# [WHAT IS NEEDED]
Arrange the lines of text from the data below as a numbered list, skipping any blank lines. Leave the pictures out of your answer.
═══
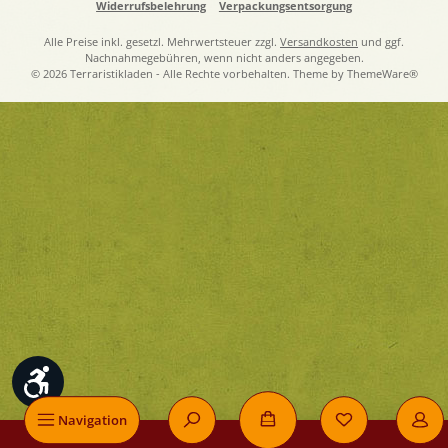
Widerrufsbelehrung
Verpackungsentsorgung
Alle Preise inkl. gesetzl. Mehrwertsteuer zzgl.
Versandkosten
und ggf.
Nachnahmegebühren, wenn nicht anders angegeben.
© 2026 Terraristikladen - Alle Rechte vorbehalten. Theme by
ThemeWare®
Werkzeugleiste anzeigen
Navigation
═══
# [WRITTEN SOLUTION]
1. Widerrufsbelehrung
2. Verpackungsentsorgung
3. Alle Preise inkl. gesetzl. Mehrwertsteuer zzgl.
4. Versandkosten
5. und ggf.
6. Nachnahmegebühren, wenn nicht anders angegeben.
7. © 2026 Terraristikladen - Alle Rechte vorbehalten. Theme by
8. ThemeWare®
9. Werkzeugleiste anzeigen
10. Navigation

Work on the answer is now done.